▶ WHAT YOU SHOULD DO
The entries follow. Copy every line in which "front" appears.

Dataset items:
☆ ☆ ☆ ☆ ☆

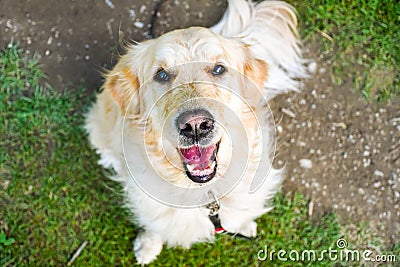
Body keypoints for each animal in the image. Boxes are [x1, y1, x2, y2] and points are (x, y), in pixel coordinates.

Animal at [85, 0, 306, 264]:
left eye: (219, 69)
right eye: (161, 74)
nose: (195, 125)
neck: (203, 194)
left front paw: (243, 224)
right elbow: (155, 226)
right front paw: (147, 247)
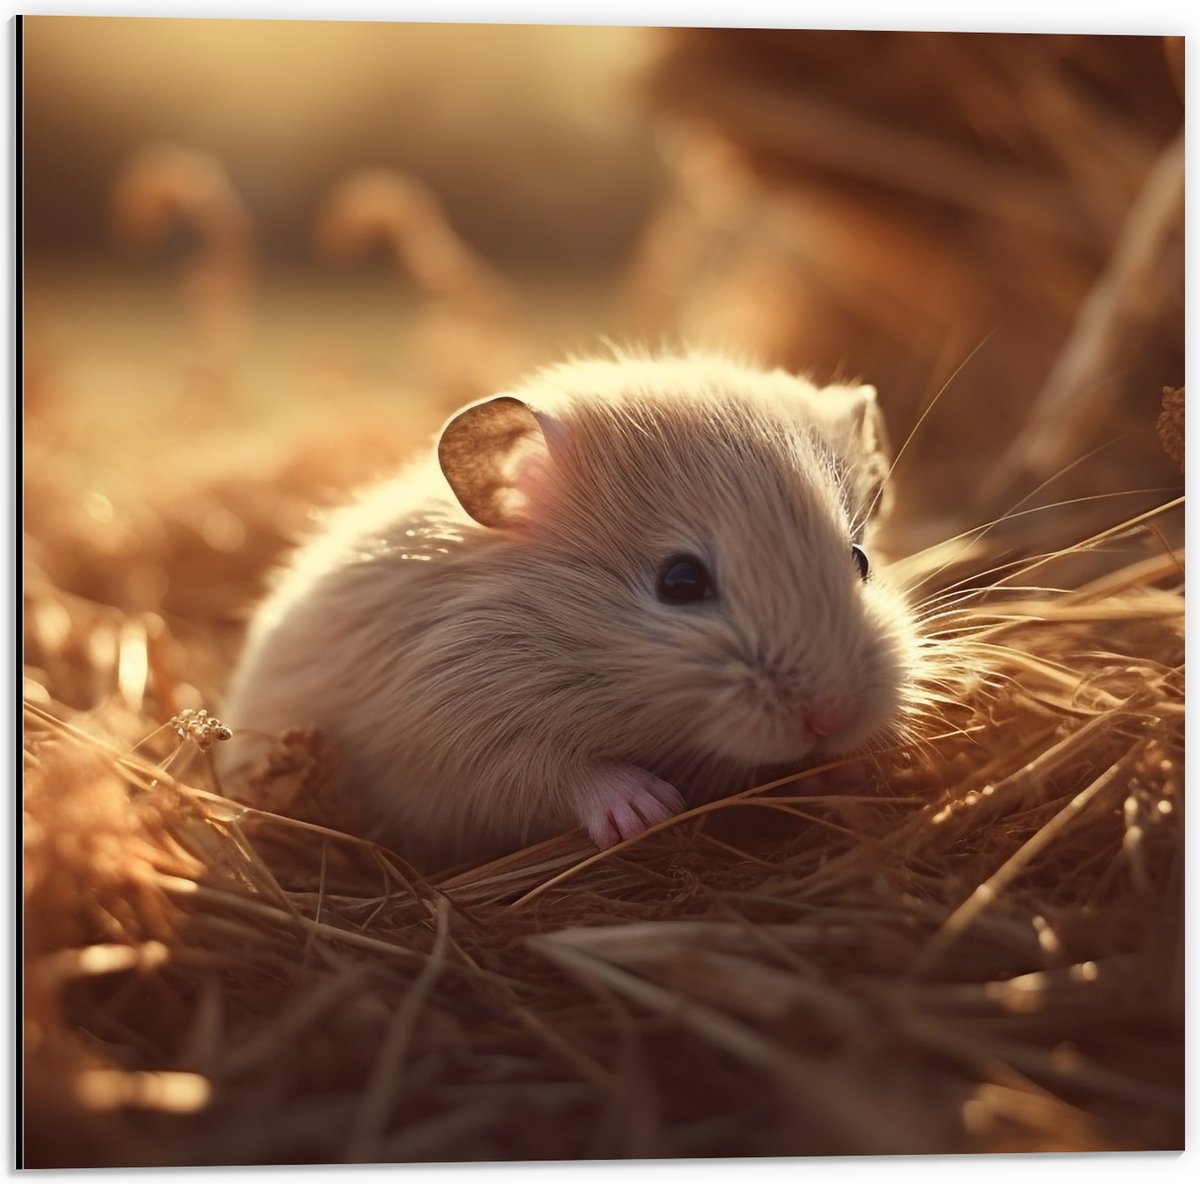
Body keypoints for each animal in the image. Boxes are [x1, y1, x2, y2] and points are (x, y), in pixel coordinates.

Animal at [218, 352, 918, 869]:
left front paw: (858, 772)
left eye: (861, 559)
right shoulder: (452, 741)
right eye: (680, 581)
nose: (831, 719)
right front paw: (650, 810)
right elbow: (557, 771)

☆ ☆ ☆ ☆ ☆

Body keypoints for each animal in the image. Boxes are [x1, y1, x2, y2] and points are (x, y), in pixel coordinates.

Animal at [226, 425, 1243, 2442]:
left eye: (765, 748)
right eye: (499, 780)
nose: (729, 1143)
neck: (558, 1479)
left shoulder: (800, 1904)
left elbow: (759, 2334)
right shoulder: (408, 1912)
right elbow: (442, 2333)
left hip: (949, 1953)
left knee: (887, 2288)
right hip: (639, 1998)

☆ ☆ ☆ ☆ ☆

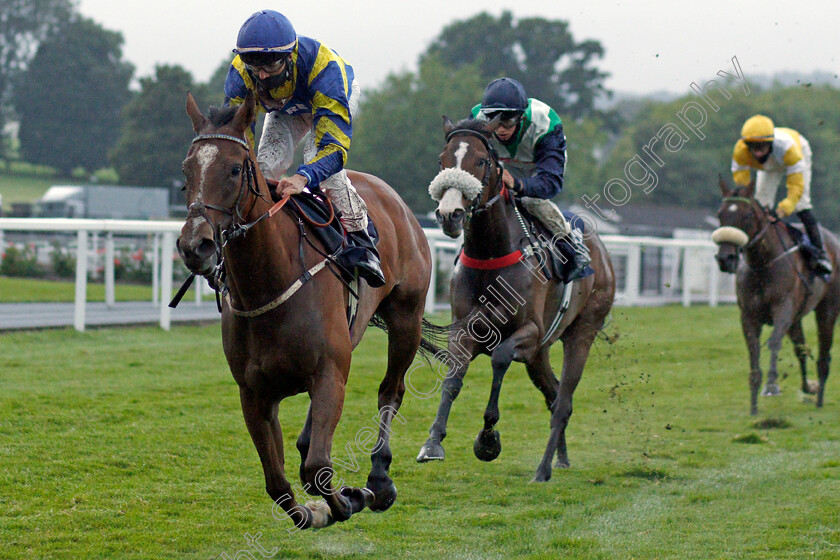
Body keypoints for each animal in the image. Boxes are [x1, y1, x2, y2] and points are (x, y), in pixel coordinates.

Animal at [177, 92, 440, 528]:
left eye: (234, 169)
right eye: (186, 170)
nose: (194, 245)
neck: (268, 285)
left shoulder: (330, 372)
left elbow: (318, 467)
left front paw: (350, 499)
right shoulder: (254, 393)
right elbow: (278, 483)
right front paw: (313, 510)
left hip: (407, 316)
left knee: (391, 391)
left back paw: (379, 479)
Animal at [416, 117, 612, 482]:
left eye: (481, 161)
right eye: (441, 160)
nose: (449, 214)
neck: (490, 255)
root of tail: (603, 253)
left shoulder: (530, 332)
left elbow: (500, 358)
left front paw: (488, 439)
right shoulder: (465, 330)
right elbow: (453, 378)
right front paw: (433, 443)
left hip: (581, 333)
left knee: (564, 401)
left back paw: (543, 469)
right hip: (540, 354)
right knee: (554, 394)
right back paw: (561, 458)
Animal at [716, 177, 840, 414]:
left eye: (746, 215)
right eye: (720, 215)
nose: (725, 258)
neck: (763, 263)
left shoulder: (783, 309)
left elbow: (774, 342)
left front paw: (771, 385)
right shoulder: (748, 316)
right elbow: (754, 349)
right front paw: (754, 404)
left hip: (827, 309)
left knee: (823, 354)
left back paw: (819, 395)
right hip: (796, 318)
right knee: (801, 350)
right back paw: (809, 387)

☆ ☆ ☆ ☆ ☆

▶ RESPONSE AREA
left front paw: (243, 224)
right front paw: (147, 247)
left front paw: (858, 772)
right front paw: (650, 810)
left front paw: (350, 499)
right front paw: (313, 510)
left front paw: (488, 439)
right front paw: (433, 443)
left front paw: (771, 385)
right front paw: (754, 404)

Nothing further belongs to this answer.